New to MALT: index building files?

Kalani · May 6, 2021, 3:36pm

Hi everyone!

I’m new to MALT (using it for HOPS) and I’m not sure what input files I need to build an indexed database. I have one question about the reference file zip type and one question about the mapping files.

Reference file zip type
I’m on an HPC that already has the nt and nr databases on it for using blast+. Can I use this as my reference directory? The MALT manual says

The files must be in FastA format and may be gzipped (in which case they must end on .gz.)

but these files end in .tar.gz.MD5 not .tar.gz. Will that be a problem?

I want to map reference sequences to taxonomic identifiers, what is the easiest way to do this for the nt database? -a2taxonomy seemed like the easiest way to me, but I don’t really understand what these mapping files are. I’ve found some, but how do I know if they match up with my version of the nt database? I’ve found megan-nucl-Jan2021.db.zip at
https://software-ab.informatik.uni-tuebingen.de/download/megan6/welcome.html
as well as nucl_gb.accession2taxid.gz at
ftp://ftp.ncbi.nlm.nih.gov/pub/taxonomy/accession2taxid/
However all the examples of malt-build I’ve seen have a .bin extension for the mapping file, so I’m not sure if these would work. I also noticed that the MALT manual says

The options -tre and -map are used to access the NCBI taxonomy, which is needed to perform a taxonomic analysis of the reads as they are aligned.

in reference to the -tre $MALT/data/ncbi.tre.gz -map$MALT/data/ncbi.tre.gz options in the example, what are these files and where can I get them?

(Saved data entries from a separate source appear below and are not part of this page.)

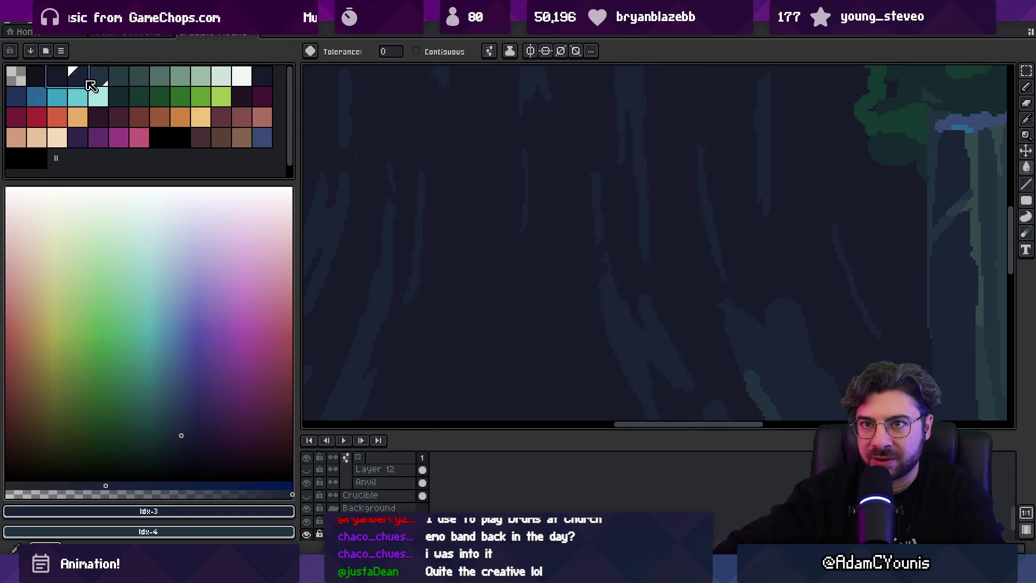
click(60, 82)
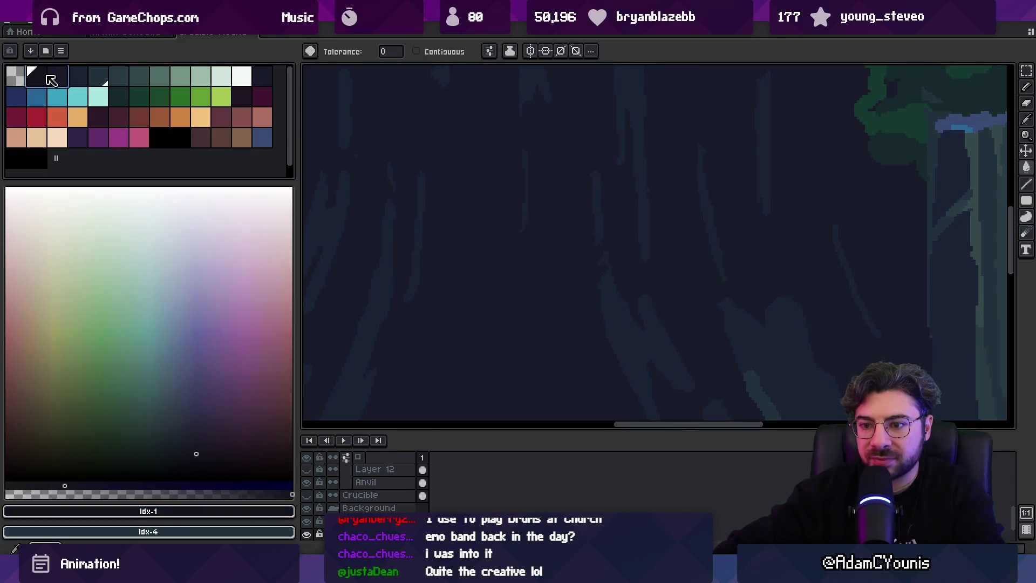
click(189, 443)
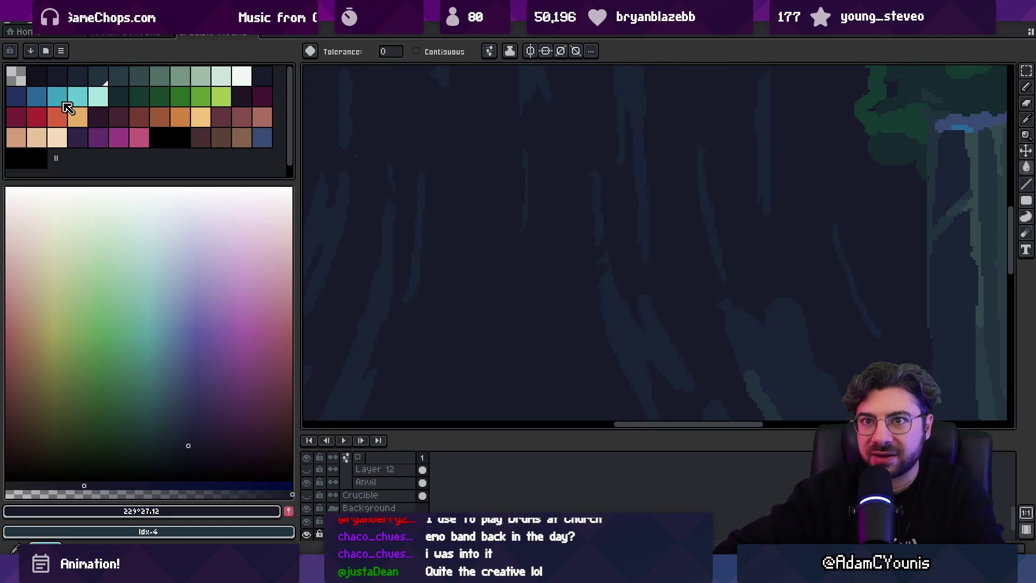
click(59, 81)
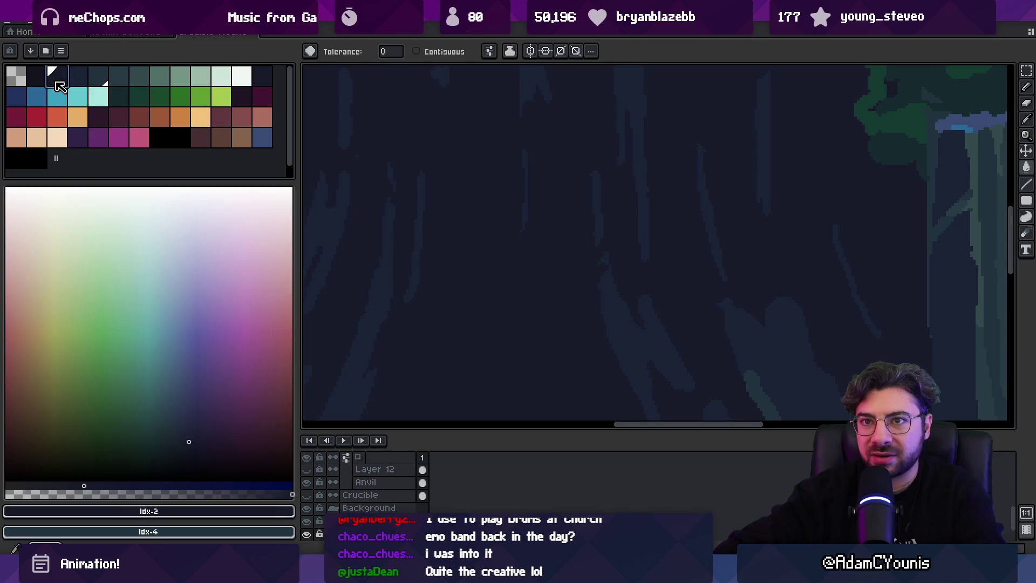
click(10, 50)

Sorry for having such vague questions, I realize I may be way off target with a lot of this stuff. Thank you in advance if you are able to get me on the right track!

IamIamI · May 17, 2021, 7:33am

Heya Kalani,

I’m also a somewhat new user to Malt but have been through some of these steps

Yes you can use any type of multi Fasta file. the extention however seems to need to be .gz… this is just how the pipeline is setup… cant expect it to unpack every file format. But you can just untar and then gzip it back up if needed.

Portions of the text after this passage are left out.